▶ [TASK LIST]:
1. Answer these questions from the post about "Henry Lee":
(a) Which Bad Seed and Birthday Party band member does Harvey continue to work with often?
(b) Who paid tribute to "Henry Lee" in Nick Cave Monday #20?
(c) Where and when does the song have its roots?
2. Transcribe the post about "Henry Lee" from "Now that Nick" up to and including "from PJ’s perspective.".

▶ [SELECTED TEXT]:
—————

PJ Harvey Tuesday #1: “Henry Lee”
By Lauren O'Neal

October 1st, 2013

Now that Nick Cave Mondays have drawn to a close, the obvious next step is PJ Harvey Tuesdays. The two were musical collaborators and lovers for a short but memorable time, and both have built extensive careers by reinventing their sound over and over. Both melt down elements of blues and folk and then hammer the alloy into the fiercest, shiniest swords you’ve ever seen. Harvey even continues to work often with Bad Seed and Birthday Party band member Mick Harvey (who, though they share a last name, is not related to her).

And what better way to bridge two series about Nick and Polly Jean than with their (in)famous duet “Henry Lee,” from Nick Cave and the Bad Seeds’ Murder Ballads? The able Tony DuShane paid it tribute in Nick Cave Monday #20, but it’s worth a second look from PJ’s perspective.

A song with its roots in eighteenth-century Scotland, “Henry Lee” tells the quintessential love story: Boy meets girl. Boy tells girl he likes another girl better. Girl stabs boy with a penknife and throws his body down a well.

—————

▶ [EXTRACTED DATA]:
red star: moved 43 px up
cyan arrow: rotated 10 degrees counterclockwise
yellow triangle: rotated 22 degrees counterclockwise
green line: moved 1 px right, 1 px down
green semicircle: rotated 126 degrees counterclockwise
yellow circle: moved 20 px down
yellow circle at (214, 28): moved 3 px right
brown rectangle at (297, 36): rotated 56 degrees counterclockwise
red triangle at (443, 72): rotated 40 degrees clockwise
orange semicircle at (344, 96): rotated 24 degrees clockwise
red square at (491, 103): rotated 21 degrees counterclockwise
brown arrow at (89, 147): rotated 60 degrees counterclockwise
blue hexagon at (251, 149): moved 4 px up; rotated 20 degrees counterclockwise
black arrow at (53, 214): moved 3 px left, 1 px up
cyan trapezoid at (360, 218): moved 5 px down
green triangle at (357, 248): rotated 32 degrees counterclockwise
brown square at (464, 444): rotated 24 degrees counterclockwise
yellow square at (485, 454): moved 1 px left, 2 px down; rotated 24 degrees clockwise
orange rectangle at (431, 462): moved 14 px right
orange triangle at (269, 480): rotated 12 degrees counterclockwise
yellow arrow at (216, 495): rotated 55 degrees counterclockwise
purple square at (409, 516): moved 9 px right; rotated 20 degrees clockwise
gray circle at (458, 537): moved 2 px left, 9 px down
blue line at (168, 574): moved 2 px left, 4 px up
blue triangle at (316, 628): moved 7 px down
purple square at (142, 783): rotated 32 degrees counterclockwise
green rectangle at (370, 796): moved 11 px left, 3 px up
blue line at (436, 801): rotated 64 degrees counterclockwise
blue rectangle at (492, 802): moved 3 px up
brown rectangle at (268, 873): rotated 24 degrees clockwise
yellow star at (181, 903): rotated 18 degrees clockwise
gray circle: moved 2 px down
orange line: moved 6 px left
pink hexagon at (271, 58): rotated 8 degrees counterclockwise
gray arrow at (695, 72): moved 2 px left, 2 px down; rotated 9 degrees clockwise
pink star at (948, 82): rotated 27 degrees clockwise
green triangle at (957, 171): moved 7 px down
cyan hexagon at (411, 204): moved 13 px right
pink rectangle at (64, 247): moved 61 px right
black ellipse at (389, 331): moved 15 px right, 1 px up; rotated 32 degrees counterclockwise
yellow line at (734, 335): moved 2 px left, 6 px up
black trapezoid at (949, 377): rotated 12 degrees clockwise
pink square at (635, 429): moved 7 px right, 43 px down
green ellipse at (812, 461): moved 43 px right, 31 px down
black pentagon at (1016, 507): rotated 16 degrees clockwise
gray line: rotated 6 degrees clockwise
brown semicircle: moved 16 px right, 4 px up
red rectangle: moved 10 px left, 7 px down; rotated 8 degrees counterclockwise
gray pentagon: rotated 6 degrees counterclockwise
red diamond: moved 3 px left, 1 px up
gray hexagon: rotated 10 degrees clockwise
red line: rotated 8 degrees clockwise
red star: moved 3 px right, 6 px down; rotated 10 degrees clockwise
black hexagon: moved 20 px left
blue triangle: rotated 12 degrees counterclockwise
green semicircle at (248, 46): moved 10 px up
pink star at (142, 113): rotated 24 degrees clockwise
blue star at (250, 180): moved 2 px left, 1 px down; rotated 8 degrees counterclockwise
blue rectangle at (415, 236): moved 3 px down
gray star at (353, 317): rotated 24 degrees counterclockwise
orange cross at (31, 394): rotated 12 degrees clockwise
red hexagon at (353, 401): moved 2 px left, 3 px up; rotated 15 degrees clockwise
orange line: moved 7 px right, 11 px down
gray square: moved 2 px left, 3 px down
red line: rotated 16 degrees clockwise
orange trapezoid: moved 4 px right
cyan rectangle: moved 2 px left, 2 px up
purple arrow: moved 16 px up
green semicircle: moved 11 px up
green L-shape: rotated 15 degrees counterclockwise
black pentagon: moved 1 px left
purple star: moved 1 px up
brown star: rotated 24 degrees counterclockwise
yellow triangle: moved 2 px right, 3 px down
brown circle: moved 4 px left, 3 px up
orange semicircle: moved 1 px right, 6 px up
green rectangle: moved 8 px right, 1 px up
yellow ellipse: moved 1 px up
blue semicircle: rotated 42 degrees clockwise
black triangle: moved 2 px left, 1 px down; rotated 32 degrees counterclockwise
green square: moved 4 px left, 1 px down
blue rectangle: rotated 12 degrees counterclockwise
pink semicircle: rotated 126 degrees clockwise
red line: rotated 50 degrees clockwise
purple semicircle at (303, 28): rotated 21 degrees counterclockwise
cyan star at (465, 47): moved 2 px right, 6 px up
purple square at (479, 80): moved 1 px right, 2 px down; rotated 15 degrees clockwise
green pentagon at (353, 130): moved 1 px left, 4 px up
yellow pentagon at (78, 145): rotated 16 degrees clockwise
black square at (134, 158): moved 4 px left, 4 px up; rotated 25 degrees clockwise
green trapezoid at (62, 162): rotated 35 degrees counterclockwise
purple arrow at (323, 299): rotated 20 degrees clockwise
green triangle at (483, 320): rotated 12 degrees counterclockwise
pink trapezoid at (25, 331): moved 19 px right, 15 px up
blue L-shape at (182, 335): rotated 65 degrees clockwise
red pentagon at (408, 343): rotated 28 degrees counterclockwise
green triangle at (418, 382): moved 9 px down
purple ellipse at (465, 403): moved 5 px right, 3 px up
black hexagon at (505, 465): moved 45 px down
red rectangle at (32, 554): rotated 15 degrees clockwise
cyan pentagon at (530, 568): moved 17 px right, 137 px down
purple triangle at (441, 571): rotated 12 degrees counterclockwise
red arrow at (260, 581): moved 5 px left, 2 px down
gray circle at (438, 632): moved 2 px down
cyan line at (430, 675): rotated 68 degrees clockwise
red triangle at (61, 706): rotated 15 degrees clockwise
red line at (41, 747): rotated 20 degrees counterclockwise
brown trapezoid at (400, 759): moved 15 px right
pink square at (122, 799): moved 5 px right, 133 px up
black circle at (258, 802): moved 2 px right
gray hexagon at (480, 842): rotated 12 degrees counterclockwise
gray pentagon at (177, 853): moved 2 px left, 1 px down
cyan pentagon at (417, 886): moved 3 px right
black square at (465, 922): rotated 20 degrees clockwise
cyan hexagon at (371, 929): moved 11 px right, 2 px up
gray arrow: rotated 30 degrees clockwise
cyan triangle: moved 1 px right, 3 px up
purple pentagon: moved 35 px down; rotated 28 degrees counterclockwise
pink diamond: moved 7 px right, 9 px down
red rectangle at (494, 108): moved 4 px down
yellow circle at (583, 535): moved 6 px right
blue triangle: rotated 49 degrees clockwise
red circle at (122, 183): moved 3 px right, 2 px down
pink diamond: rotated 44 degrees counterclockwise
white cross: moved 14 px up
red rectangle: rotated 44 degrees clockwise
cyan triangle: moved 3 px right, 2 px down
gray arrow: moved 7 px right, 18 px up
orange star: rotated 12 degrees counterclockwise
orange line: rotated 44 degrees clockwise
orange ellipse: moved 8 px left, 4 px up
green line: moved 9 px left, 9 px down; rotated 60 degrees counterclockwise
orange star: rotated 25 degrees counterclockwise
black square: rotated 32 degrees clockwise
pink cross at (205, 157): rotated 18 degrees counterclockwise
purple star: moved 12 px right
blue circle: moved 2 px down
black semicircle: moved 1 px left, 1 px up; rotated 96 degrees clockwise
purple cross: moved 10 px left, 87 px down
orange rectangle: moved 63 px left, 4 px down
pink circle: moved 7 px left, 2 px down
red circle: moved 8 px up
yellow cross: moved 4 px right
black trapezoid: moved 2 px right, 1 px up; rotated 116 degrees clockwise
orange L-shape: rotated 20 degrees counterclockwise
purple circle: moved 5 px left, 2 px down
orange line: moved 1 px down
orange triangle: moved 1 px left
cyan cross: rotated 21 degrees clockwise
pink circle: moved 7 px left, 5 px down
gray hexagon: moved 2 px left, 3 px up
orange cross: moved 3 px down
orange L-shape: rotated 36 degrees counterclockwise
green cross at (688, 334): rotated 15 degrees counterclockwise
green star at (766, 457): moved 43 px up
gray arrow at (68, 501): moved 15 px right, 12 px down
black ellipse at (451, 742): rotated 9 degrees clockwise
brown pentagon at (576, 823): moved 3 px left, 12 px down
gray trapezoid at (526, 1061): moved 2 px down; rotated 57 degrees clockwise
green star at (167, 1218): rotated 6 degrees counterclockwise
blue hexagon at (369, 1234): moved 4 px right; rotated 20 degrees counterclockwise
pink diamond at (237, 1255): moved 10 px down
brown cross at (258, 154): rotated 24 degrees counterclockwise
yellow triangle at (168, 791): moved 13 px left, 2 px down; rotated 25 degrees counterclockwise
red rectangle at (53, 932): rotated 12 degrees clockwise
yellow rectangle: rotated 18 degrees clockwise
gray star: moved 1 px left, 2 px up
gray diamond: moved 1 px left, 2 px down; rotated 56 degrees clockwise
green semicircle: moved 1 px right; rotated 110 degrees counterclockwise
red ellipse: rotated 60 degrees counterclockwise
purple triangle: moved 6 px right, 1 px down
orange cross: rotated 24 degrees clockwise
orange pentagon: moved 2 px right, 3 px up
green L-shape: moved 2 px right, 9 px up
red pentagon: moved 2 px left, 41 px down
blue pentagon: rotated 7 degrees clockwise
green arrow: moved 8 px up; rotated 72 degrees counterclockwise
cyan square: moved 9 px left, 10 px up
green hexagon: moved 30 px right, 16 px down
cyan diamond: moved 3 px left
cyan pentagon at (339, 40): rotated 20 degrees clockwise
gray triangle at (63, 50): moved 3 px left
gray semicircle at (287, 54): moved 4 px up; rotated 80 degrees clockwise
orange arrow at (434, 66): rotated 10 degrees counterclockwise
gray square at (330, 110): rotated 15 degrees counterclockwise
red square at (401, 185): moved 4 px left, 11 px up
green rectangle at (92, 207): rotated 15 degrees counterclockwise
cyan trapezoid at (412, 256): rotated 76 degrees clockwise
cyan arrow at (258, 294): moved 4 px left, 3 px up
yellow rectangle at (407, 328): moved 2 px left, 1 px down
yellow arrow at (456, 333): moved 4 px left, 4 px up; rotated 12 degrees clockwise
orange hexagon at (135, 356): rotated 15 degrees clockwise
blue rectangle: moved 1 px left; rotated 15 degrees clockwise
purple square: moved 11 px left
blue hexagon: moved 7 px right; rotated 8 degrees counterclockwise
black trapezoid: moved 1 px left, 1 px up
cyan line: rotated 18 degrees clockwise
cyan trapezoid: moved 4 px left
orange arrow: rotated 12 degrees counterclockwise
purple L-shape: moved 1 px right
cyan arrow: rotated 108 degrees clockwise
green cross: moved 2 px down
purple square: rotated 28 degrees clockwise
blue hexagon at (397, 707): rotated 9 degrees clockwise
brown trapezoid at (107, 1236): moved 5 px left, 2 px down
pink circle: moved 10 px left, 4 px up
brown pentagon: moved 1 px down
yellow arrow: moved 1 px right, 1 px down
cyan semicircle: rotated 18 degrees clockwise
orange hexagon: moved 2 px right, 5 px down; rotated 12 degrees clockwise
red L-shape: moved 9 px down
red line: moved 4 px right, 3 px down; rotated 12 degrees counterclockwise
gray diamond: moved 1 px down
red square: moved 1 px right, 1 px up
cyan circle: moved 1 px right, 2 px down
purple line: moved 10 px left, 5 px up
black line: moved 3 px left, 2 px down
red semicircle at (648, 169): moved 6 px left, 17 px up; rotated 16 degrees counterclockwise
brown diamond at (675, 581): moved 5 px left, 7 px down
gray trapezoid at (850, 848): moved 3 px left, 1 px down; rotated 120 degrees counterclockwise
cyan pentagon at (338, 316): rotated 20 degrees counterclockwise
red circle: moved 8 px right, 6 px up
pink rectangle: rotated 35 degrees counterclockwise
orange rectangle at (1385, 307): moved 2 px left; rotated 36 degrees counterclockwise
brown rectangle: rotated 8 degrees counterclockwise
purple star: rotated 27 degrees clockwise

—————

▶ [SOLUTION LIST]:
1.
(a) Mick Harvey
(b) Tony DuShane
(c) Eighteenth-century Scotland

2.
Now that Nick Cave Mondays have drawn to a close, the obvious next step is PJ Harvey Tuesdays. The two were musical collaborators and lovers for a short but memorable time, and both have built extensive careers by reinventing their sound over and over. Both melt down elements of blues and folk and then hammer the alloy into the fiercest, shiniest swords you’ve ever seen. Harvey even continues to work often with Bad Seed and Birthday Party band member Mick Harvey (who, though they share a last name, is not related to her).

And what better way to bridge two series about Nick and Polly Jean than with their (in)famous duet “Henry Lee,” from Nick Cave and the Bad Seeds’ Murder Ballads? The able Tony DuShane paid it tribute in Nick Cave Monday #20, but it’s worth a second look from PJ’s perspective.